## Input data
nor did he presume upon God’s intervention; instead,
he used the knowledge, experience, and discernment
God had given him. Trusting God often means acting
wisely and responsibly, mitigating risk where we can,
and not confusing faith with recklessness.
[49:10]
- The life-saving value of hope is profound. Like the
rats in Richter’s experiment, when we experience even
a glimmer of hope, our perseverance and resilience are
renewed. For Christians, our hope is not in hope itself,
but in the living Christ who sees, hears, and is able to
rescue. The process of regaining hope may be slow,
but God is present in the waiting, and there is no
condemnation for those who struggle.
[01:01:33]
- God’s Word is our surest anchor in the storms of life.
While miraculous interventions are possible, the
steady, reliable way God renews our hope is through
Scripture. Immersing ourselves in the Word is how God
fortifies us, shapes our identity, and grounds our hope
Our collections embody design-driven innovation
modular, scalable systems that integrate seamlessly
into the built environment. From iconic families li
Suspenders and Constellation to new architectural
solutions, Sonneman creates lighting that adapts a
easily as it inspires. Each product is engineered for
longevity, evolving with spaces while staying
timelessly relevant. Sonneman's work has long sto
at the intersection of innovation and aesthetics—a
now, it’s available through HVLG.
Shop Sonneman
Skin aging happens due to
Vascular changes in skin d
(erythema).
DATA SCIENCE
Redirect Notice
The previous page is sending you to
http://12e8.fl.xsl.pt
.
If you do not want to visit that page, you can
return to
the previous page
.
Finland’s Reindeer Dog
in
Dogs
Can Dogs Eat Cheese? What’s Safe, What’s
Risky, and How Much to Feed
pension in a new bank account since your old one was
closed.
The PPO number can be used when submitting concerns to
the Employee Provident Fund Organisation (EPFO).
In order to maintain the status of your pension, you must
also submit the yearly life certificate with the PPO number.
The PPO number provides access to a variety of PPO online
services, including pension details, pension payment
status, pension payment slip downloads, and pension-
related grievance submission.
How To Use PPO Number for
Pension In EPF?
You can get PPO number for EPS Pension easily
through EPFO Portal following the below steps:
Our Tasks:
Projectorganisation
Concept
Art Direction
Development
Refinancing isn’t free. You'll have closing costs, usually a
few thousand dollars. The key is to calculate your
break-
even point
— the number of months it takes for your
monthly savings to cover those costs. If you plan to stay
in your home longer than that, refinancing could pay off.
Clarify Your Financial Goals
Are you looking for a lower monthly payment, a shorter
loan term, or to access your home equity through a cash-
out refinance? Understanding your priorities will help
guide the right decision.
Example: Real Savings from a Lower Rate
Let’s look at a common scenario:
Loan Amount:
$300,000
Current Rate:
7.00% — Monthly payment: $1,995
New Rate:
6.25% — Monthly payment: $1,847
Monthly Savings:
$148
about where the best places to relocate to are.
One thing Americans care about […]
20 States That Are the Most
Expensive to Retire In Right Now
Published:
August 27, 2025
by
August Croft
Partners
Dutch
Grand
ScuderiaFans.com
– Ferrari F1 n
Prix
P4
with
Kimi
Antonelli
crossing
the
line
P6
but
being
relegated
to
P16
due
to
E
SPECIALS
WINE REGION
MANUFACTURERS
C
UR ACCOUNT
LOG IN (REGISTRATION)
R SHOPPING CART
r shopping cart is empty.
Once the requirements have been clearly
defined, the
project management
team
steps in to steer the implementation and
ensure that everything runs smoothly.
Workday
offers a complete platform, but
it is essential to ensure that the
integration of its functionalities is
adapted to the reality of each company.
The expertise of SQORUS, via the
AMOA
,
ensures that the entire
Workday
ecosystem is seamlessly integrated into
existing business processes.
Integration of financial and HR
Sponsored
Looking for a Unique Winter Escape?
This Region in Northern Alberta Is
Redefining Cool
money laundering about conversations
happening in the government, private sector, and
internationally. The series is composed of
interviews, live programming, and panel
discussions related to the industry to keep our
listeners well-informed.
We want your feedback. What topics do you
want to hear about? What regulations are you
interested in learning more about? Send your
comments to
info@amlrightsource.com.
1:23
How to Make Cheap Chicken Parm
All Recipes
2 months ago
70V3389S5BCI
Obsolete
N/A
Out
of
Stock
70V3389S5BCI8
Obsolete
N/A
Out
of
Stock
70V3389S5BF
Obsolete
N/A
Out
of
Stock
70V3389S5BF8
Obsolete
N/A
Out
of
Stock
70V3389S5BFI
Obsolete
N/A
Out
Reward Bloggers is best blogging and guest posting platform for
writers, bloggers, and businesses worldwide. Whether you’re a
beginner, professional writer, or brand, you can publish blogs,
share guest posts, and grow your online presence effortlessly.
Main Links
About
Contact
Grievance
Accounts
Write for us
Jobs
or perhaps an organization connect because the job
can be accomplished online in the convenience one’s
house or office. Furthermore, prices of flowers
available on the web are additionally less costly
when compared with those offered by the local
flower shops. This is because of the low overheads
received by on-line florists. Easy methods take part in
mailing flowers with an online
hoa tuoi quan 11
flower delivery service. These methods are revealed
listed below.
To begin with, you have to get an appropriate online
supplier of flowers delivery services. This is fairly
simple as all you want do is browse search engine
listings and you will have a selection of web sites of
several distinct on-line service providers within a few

## Requirement
Copy out every line of the listing above, word for word.

## Output below
nor did he presume upon God’s intervention; instead,
he used the knowledge, experience, and discernment
God had given him. Trusting God often means acting
wisely and responsibly, mitigating risk where we can,
and not confusing faith with recklessness.
[49:10]
- The life-saving value of hope is profound. Like the
rats in Richter’s experiment, when we experience even
a glimmer of hope, our perseverance and resilience are
renewed. For Christians, our hope is not in hope itself,
but in the living Christ who sees, hears, and is able to
rescue. The process of regaining hope may be slow,
but God is present in the waiting, and there is no
condemnation for those who struggle.
[01:01:33]
- God’s Word is our surest anchor in the storms of life.
While miraculous interventions are possible, the
steady, reliable way God renews our hope is through
Scripture. Immersing ourselves in the Word is how God
fortifies us, shapes our identity, and grounds our hope
Our collections embody design-driven innovation
modular, scalable systems that integrate seamlessly
into the built environment. From iconic families li
Suspenders and Constellation to new architectural
solutions, Sonneman creates lighting that adapts a
easily as it inspires. Each product is engineered for
longevity, evolving with spaces while staying
timelessly relevant. Sonneman's work has long sto
at the intersection of innovation and aesthetics—a
now, it’s available through HVLG.
Shop Sonneman
Skin aging happens due to
Vascular changes in skin d
(erythema).
DATA SCIENCE
Redirect Notice
The previous page is sending you to
http://12e8.fl.xsl.pt
.
If you do not want to visit that page, you can
return to
the previous page
.
Finland’s Reindeer Dog
in
Dogs
Can Dogs Eat Cheese? What’s Safe, What’s
Risky, and How Much to Feed
pension in a new bank account since your old one was
closed.
The PPO number can be used when submitting concerns to
the Employee Provident Fund Organisation (EPFO).
In order to maintain the status of your pension, you must
also submit the yearly life certificate with the PPO number.
The PPO number provides access to a variety of PPO online
services, including pension details, pension payment
status, pension payment slip downloads, and pension-
related grievance submission.
How To Use PPO Number for
Pension In EPF?
You can get PPO number for EPS Pension easily
through EPFO Portal following the below steps:
Our Tasks:
Projectorganisation
Concept
Art Direction
Development
Refinancing isn’t free. You'll have closing costs, usually a
few thousand dollars. The key is to calculate your
break-
even point
— the number of months it takes for your
monthly savings to cover those costs. If you plan to stay
in your home longer than that, refinancing could pay off.
Clarify Your Financial Goals
Are you looking for a lower monthly payment, a shorter
loan term, or to access your home equity through a cash-
out refinance? Understanding your priorities will help
guide the right decision.
Example: Real Savings from a Lower Rate
Let’s look at a common scenario:
Loan Amount:
$300,000
Current Rate:
7.00% — Monthly payment: $1,995
New Rate:
6.25% — Monthly payment: $1,847
Monthly Savings:
$148
about where the best places to relocate to are.
One thing Americans care about […]
20 States That Are the Most
Expensive to Retire In Right Now
Published:
August 27, 2025
by
August Croft
Partners
Dutch
Grand
ScuderiaFans.com
– Ferrari F1 n
Prix
P4
with
Kimi
Antonelli
crossing
the
line
P6
but
being
relegated
to
P16
due
to
E
SPECIALS
WINE REGION
MANUFACTURERS
C
UR ACCOUNT
LOG IN (REGISTRATION)
R SHOPPING CART
r shopping cart is empty.
Once the requirements have been clearly
defined, the
project management
team
steps in to steer the implementation and
ensure that everything runs smoothly.
Workday
offers a complete platform, but
it is essential to ensure that the
integration of its functionalities is
adapted to the reality of each company.
The expertise of SQORUS, via the
AMOA
,
ensures that the entire
Workday
ecosystem is seamlessly integrated into
existing business processes.
Integration of financial and HR
Sponsored
Looking for a Unique Winter Escape?
This Region in Northern Alberta Is
Redefining Cool
money laundering about conversations
happening in the government, private sector, and
internationally. The series is composed of
interviews, live programming, and panel
discussions related to the industry to keep our
listeners well-informed.
We want your feedback. What topics do you
want to hear about? What regulations are you
interested in learning more about? Send your
comments to
info@amlrightsource.com.
1:23
How to Make Cheap Chicken Parm
All Recipes
2 months ago
70V3389S5BCI
Obsolete
N/A
Out
of
Stock
70V3389S5BCI8
Obsolete
N/A
Out
of
Stock
70V3389S5BF
Obsolete
N/A
Out
of
Stock
70V3389S5BF8
Obsolete
N/A
Out
of
Stock
70V3389S5BFI
Obsolete
N/A
Out
Reward Bloggers is best blogging and guest posting platform for
writers, bloggers, and businesses worldwide. Whether you’re a
beginner, professional writer, or brand, you can publish blogs,
share guest posts, and grow your online presence effortlessly.
Main Links
About
Contact
Grievance
Accounts
Write for us
Jobs
or perhaps an organization connect because the job
can be accomplished online in the convenience one’s
house or office. Furthermore, prices of flowers
available on the web are additionally less costly
when compared with those offered by the local
flower shops. This is because of the low overheads
received by on-line florists. Easy methods take part in
mailing flowers with an online
hoa tuoi quan 11
flower delivery service. These methods are revealed
listed below.
To begin with, you have to get an appropriate online
supplier of flowers delivery services. This is fairly
simple as all you want do is browse search engine
listings and you will have a selection of web sites of
several distinct on-line service providers within a few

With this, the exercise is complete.